## Task 1
From the notebook excerpt, reproduce the passage starting at "# Calculate evaluation" and ending at "than 500 words.".
## Task 2
List every preprocessing step that the notebook excerpt gives under the heading "Other preprocessing steps that can be applied:".
## Task 3
Answer these questions using the notebook excerpt:
(a) What range of values does the F1 score take?
(b) What score does the call to evaluate produce?
(c) What time limit and memory limit does the final task allow?

## Text for analysis
>>>>>

A more representative metric for evaluating this classifier would be F1 score as it take inputs recall and precision and outputs a balanced measure called the harmonic mean. F1 ranges from 0 to 1 and higher values signify a model that correctly classifies suggestions and does not miss too many obervations.

---

In the code cell below, write an implementation of the evaluation metric you defined above. You are free to use a library such as `nltk` or `sklearn` for this task, or you can write your own implementation from scratch.

In [5]:
def evaluate(labels, predictions):
    '''
    Calculate an evaluation score other than accuracy for a given set of predictions and labels.

    Args:
    labels (list): A list containing gold standard labels annotated as `0` and `1`.
    predictions (list): A list containing predictions annotated as `0` and `1`.

    Returns:
    float: A floating point value to score the predictions against the labels.
    '''

    # check that labels and predictions are of same length
    assert len(labels) == len(predictions)

    score = 0.0

    #################### EDIT BELOW THIS LINE #########################

    # your code goes here
    # This will be my own implimentation of F1 
    TP = 0
    TN = 0
    FP = 0
    FN = 0
    for label, prediction in zip(labels, predictions):
        if (label == 1) & (prediction == 1):
            TP += 1 
        elif (label == 0) & (prediction == 0):
            TN += 1
        elif (label == 1) & (prediction == 0):
            FN += 1
        elif (label == 0) & (prediction == 1):
            FP += 1

    precision = (TP)/(TP+FP)
    recall = (TP)/(TP+FN)
    score = 2*(precision*recall/(precision + recall))



    #################### EDIT ABOVE THIS LINE #########################

    return score

# Calculate evaluation score based on the metric of your choice
# for the classifier trained in Task 3 using tf-idf features.
evaluate(test_labels, predictions)

0.5272331154684096

---

## Task 5: Feature Engineering (II) - Other features (40 Marks)

Describe features other than those defined in Task 3 which might improve the performance of your suggestion detector. If these features require any additional pre-processing steps, then define those steps as well.


Edit this cell to write your answer below the line in no more than 500 words.

---

Other preprocessing steps that can be applied:
 - Frequency based stop word removal. Count the term frequency and remove the top N occurring words - iterating for upper and lower cut-offs to maximise F1
 - Grouping words in a vector space using Word2Vec to group words with similar meanings together
 - Sentence level representation by averaging the Word2Vec scores for all words in a sentence.
 
 

---

In the code cell below, write an implementation of the features (and any additional pre-preprocessing steps) you defined above. You are free to use a library such as `nltk` or `sklearn` for this task.

After creating your features, use the training data to train a Naïve Bayes classifier and use the test set to evaluate its performance using the metric defined in Task 4. You **must not** use the test set for training.

To make sure that your code doesn't take too long to run or use too much memory, you can consider a time limit of 3 minutes and a memory limit of 12GB for this task.

<<<<<

(Saved entries)
>>>>>

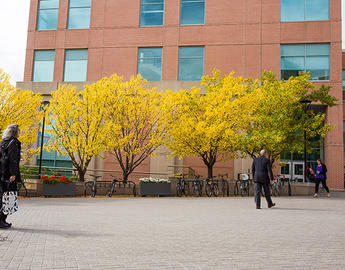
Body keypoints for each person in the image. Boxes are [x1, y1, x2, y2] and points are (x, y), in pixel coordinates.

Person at [0, 124, 21, 229]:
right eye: (18, 131)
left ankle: (2, 220)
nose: (19, 132)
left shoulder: (3, 141)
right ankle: (2, 220)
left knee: (2, 196)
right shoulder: (14, 143)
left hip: (2, 173)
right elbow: (13, 160)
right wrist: (13, 174)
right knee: (8, 196)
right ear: (14, 132)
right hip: (8, 174)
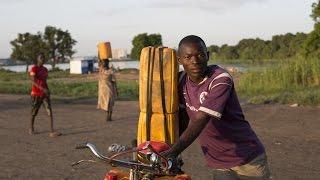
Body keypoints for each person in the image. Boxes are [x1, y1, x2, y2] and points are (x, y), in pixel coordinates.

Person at [164, 35, 270, 179]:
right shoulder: (181, 80)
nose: (195, 61)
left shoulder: (220, 79)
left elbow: (201, 119)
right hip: (218, 162)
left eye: (200, 55)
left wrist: (173, 152)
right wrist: (173, 148)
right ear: (180, 60)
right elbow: (183, 118)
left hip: (248, 159)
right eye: (188, 57)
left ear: (207, 56)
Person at [29, 53, 61, 137]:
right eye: (41, 58)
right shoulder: (34, 68)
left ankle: (52, 131)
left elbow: (44, 82)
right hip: (36, 93)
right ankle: (31, 128)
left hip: (44, 94)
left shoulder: (45, 69)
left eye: (43, 58)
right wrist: (42, 89)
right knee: (34, 112)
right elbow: (33, 81)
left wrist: (47, 90)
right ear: (37, 59)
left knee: (49, 111)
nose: (42, 59)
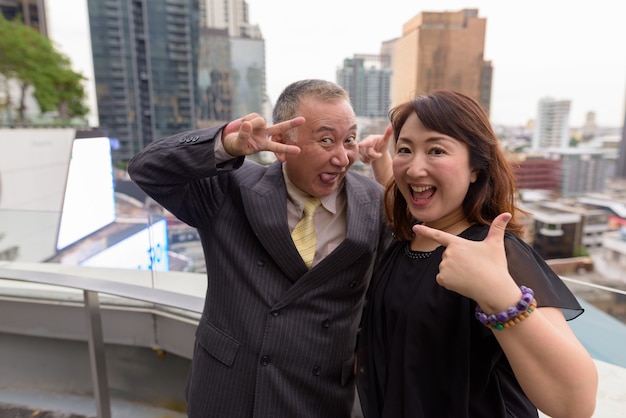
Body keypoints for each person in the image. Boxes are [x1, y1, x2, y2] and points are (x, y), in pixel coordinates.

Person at [127, 79, 391, 418]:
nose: (342, 157)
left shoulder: (374, 204)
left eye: (349, 140)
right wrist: (225, 145)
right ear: (281, 142)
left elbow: (385, 292)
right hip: (229, 390)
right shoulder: (231, 189)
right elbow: (146, 168)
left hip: (317, 395)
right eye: (326, 140)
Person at [355, 89, 598, 418]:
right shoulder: (411, 236)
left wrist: (496, 292)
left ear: (475, 168)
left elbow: (575, 405)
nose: (414, 168)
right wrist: (380, 161)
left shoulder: (494, 253)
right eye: (405, 150)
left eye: (436, 150)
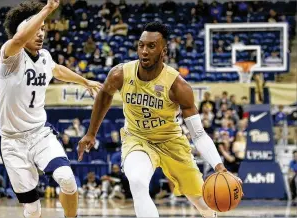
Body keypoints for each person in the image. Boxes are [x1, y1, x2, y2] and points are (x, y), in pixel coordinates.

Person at [79, 22, 242, 218]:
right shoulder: (120, 74)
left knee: (205, 203)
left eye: (151, 46)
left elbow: (198, 134)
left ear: (163, 51)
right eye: (141, 45)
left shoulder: (178, 86)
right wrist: (91, 133)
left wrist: (220, 167)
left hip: (171, 142)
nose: (144, 51)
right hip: (137, 139)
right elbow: (104, 96)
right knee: (137, 182)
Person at [0, 1, 101, 217]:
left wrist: (85, 81)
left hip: (39, 135)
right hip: (13, 142)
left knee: (67, 178)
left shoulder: (44, 56)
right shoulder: (10, 56)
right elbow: (18, 39)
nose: (40, 34)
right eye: (36, 29)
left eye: (43, 29)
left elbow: (57, 70)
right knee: (33, 209)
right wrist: (46, 10)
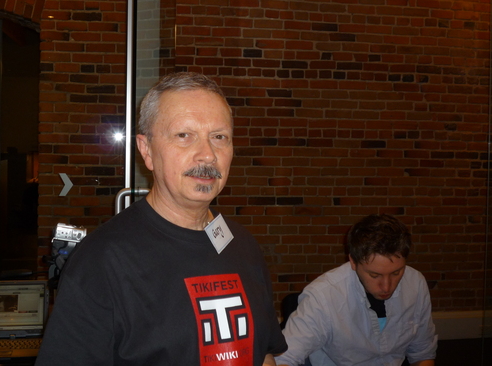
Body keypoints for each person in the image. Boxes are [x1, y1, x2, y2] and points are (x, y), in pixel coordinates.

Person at [36, 72, 287, 365]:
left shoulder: (244, 246)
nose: (207, 155)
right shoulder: (101, 262)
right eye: (184, 136)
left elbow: (262, 353)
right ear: (147, 150)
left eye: (219, 137)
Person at [276, 214, 437, 366]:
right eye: (374, 275)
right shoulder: (323, 296)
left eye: (396, 273)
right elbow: (285, 357)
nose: (387, 286)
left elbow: (423, 353)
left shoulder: (415, 283)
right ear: (353, 262)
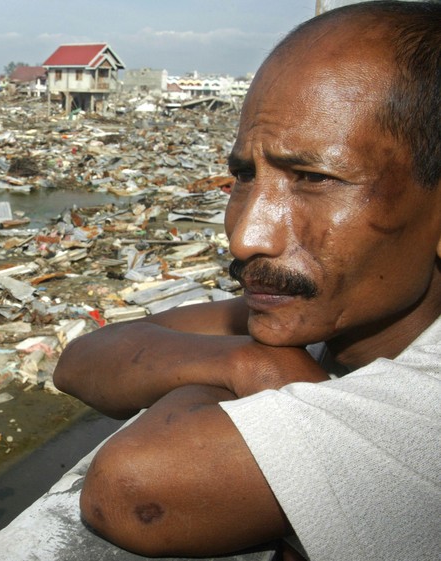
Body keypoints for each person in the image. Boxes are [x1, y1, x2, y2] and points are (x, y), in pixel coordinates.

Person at [51, 2, 441, 560]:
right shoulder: (337, 315)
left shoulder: (425, 415)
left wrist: (220, 371)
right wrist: (251, 364)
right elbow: (85, 358)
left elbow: (132, 488)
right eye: (244, 175)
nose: (245, 237)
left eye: (312, 178)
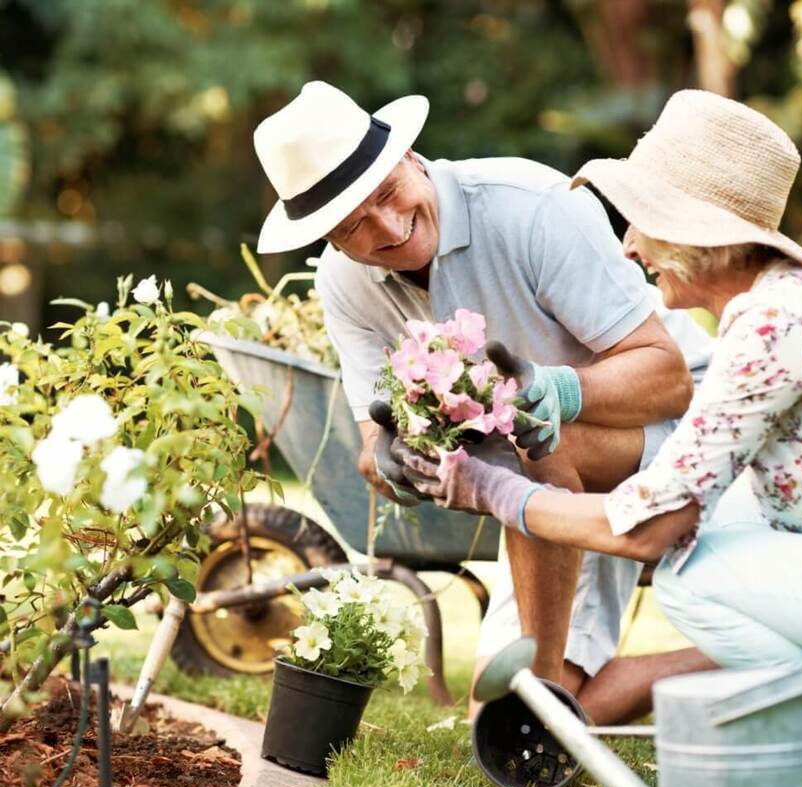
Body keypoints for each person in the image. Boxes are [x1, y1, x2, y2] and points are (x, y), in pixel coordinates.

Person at [252, 81, 714, 723]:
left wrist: (556, 389)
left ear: (410, 157)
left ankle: (542, 696)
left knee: (532, 436)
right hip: (547, 490)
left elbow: (670, 379)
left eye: (387, 194)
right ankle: (754, 666)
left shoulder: (532, 208)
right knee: (489, 718)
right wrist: (392, 459)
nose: (387, 228)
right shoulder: (345, 285)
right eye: (354, 226)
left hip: (683, 436)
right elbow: (371, 443)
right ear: (329, 240)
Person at [397, 89, 802, 674]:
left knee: (685, 571)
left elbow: (651, 527)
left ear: (697, 232)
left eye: (642, 221)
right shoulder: (793, 303)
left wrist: (491, 490)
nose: (628, 246)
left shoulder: (771, 325)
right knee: (724, 521)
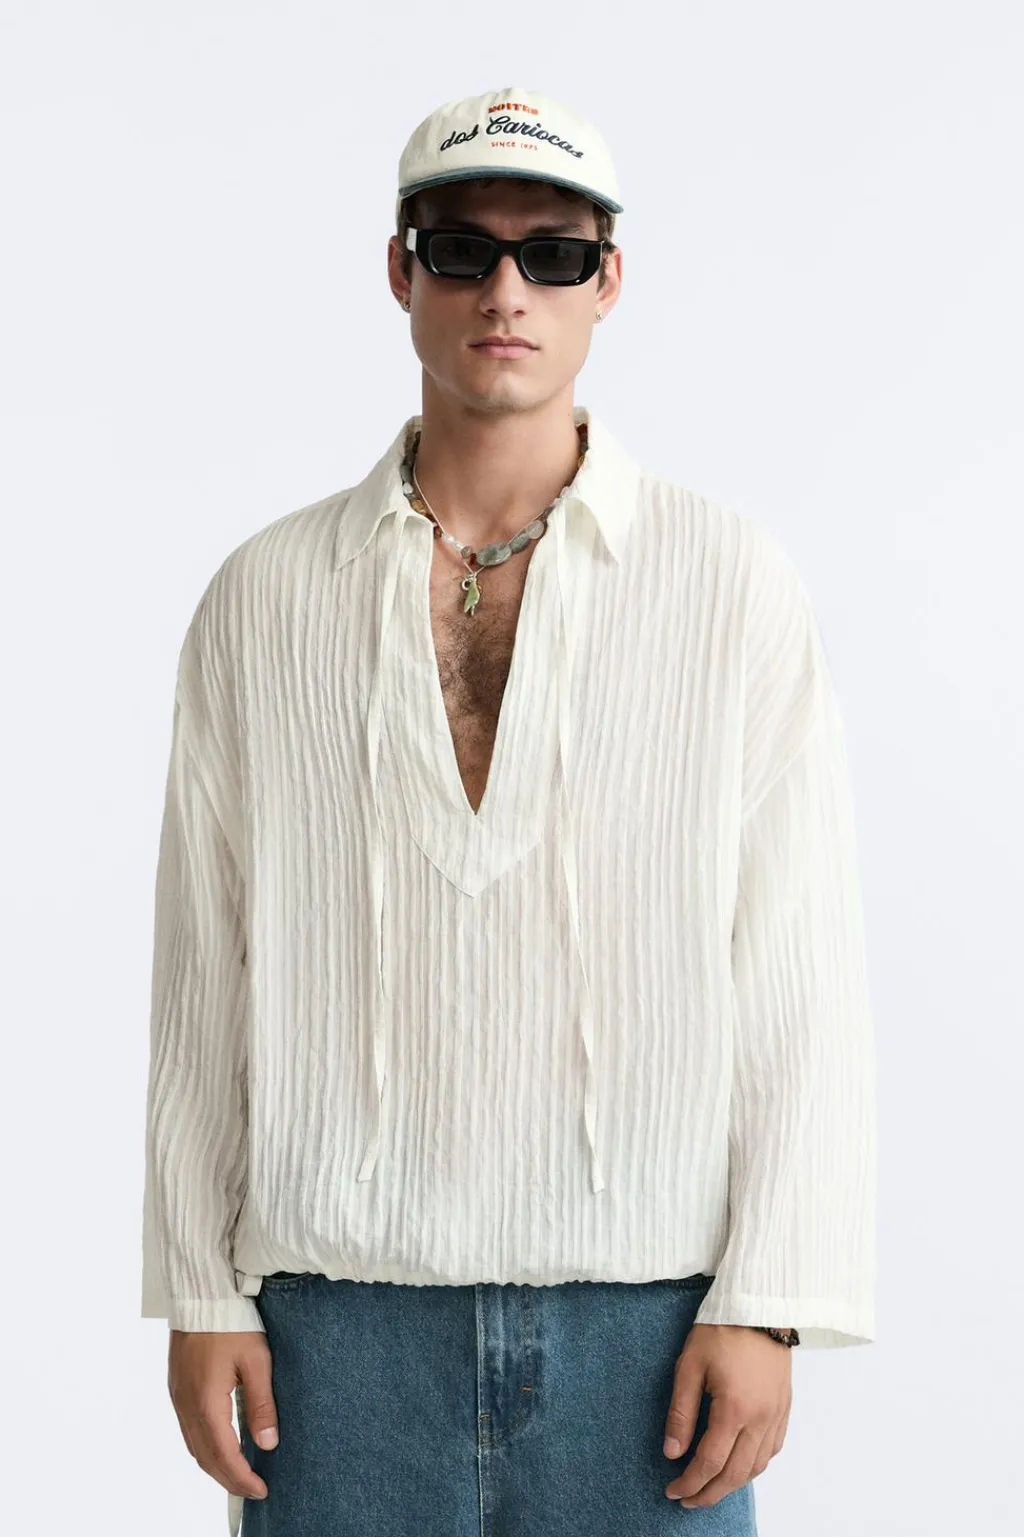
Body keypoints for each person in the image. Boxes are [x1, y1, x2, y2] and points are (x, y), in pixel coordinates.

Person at [140, 85, 877, 1537]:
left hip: (651, 1330)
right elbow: (203, 965)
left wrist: (773, 1300)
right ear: (401, 269)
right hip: (331, 1335)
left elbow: (798, 964)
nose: (505, 291)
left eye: (552, 254)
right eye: (463, 248)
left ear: (609, 280)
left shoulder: (727, 583)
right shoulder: (264, 597)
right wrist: (196, 1286)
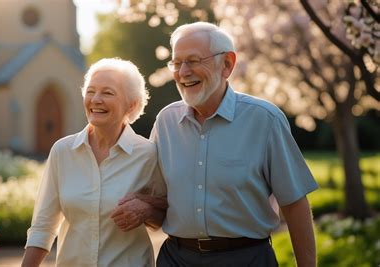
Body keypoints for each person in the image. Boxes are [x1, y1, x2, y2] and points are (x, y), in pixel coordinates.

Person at [115, 22, 319, 266]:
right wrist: (144, 207)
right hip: (176, 258)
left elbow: (295, 204)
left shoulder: (265, 120)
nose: (183, 72)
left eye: (193, 60)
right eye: (177, 63)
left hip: (247, 258)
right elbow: (162, 199)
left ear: (227, 65)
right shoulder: (166, 122)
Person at [21, 58, 166, 267]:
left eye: (107, 93)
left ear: (131, 104)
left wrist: (148, 209)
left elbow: (167, 212)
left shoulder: (148, 154)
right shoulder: (63, 151)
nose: (95, 99)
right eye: (90, 91)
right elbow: (43, 226)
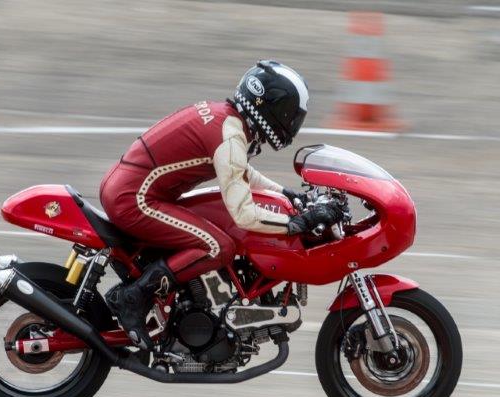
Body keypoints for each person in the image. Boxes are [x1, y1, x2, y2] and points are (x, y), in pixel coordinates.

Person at [99, 60, 344, 350]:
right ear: (273, 108)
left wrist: (288, 195)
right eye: (291, 114)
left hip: (132, 192)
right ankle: (133, 298)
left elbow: (240, 171)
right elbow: (244, 215)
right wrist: (296, 224)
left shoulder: (226, 120)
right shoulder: (229, 138)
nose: (292, 122)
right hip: (135, 200)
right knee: (219, 246)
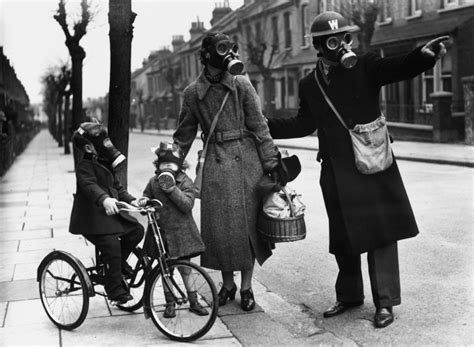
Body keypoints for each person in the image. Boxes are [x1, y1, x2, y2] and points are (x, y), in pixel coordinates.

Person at [267, 11, 448, 328]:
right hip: (336, 170)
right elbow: (303, 124)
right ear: (320, 47)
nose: (342, 47)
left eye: (346, 38)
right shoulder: (310, 84)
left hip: (372, 164)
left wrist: (424, 57)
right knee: (344, 236)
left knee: (381, 233)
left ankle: (385, 302)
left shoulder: (365, 65)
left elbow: (398, 66)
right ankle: (349, 296)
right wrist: (264, 126)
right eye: (334, 41)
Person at [173, 32, 287, 312]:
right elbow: (182, 137)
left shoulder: (242, 84)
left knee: (248, 229)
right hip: (215, 162)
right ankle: (227, 285)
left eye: (231, 48)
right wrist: (167, 165)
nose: (229, 54)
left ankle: (247, 288)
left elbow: (260, 127)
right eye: (222, 49)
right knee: (220, 231)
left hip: (247, 163)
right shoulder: (192, 93)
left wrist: (272, 164)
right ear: (208, 54)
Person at [69, 121, 144, 304]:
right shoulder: (84, 166)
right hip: (91, 219)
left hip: (107, 216)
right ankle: (114, 289)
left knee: (136, 231)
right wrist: (104, 199)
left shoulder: (105, 163)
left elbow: (117, 187)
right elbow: (89, 186)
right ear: (88, 147)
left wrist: (132, 200)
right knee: (111, 245)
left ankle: (116, 266)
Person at [138, 141, 208, 318]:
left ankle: (193, 301)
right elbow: (146, 195)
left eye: (171, 164)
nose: (167, 167)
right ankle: (170, 302)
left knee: (186, 269)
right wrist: (144, 201)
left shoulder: (185, 181)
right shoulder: (153, 182)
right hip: (162, 234)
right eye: (163, 164)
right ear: (158, 165)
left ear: (179, 166)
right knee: (166, 270)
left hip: (181, 234)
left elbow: (187, 205)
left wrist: (171, 189)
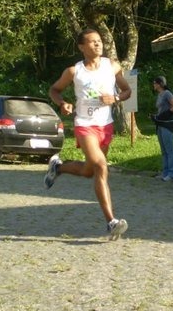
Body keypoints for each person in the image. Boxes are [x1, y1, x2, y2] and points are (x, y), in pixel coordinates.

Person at [44, 28, 132, 240]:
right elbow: (54, 90)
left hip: (106, 125)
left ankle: (58, 167)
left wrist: (116, 99)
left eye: (99, 41)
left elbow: (127, 91)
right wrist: (63, 103)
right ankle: (111, 222)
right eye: (92, 42)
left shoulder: (112, 66)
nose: (98, 45)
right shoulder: (74, 72)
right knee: (101, 166)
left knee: (89, 171)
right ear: (82, 47)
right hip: (85, 125)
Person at [151, 76, 173, 182]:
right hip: (160, 124)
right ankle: (165, 173)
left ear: (160, 84)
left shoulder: (167, 93)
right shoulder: (160, 95)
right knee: (163, 151)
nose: (153, 85)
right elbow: (161, 109)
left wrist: (165, 114)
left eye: (155, 83)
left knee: (170, 150)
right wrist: (156, 116)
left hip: (167, 124)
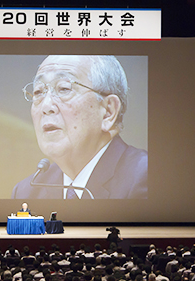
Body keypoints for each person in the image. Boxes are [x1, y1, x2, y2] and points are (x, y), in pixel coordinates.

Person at [12, 55, 147, 200]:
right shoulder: (27, 192)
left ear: (108, 112)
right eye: (38, 92)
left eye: (64, 88)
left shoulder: (146, 177)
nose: (46, 106)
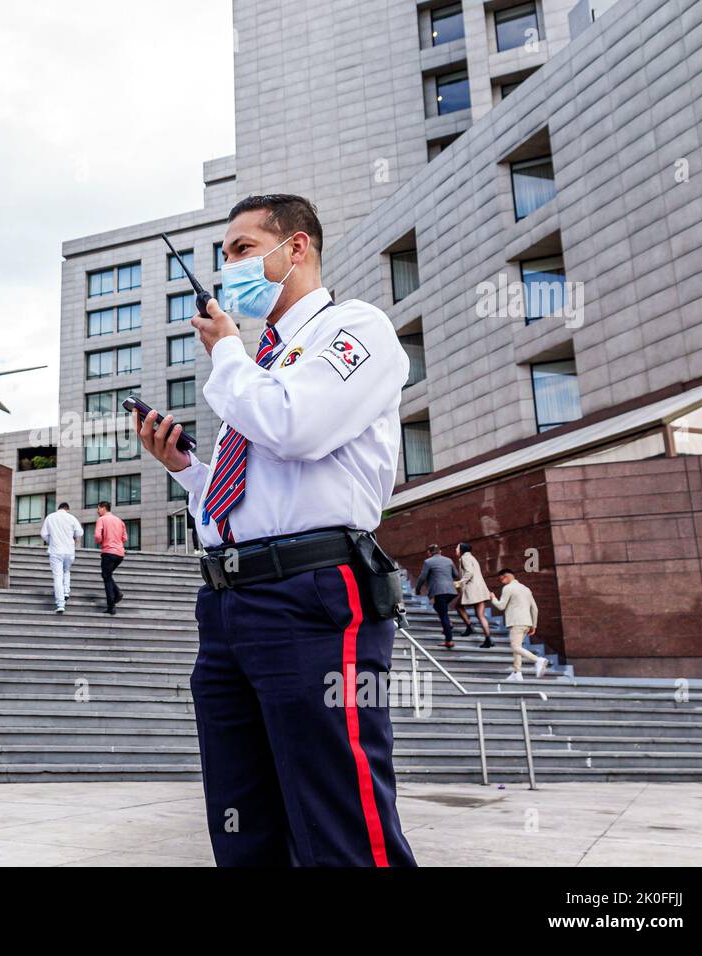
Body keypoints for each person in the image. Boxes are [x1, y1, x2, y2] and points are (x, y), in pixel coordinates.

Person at [134, 193, 415, 867]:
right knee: (243, 824)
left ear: (296, 249)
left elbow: (296, 427)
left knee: (338, 820)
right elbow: (245, 504)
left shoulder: (354, 329)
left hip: (312, 594)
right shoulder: (258, 367)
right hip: (229, 605)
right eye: (222, 256)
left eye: (239, 250)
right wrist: (186, 470)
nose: (227, 268)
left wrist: (228, 352)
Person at [489, 569, 549, 680]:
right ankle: (517, 673)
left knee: (515, 647)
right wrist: (534, 625)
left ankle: (538, 660)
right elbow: (535, 609)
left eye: (501, 579)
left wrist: (493, 598)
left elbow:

<<<<<

## Task result 1
# Calculate evaluation score based on the metric of your choice
# for the classifier trained in Task 3 using tf-idf features.
evaluate(test_labels, predictions)

0.5272331154684096

---

## Task 5: Feature Engineering (II) - Other features (40 Marks)

Describe features other than those defined in Task 3 which might improve the performance of your suggestion detector. If these features require any additional pre-processing steps, then define those steps as well.


Edit this cell to write your answer below the line in no more than 500 words.

## Task result 2
- Frequency-based stop word removal: count term frequency and remove the top N occurring words, iterating for upper and lower cut-offs to maximize F1
- Grouping words in a vector space using Word2Vec to group words with similar meanings together
- Sentence-level representation by averaging the Word2Vec scores for all words in a sentence

## Task result 3
(a) From 0 to 1.
(b) 0.5272331154684096.
(c) 3 minutes and 12GB.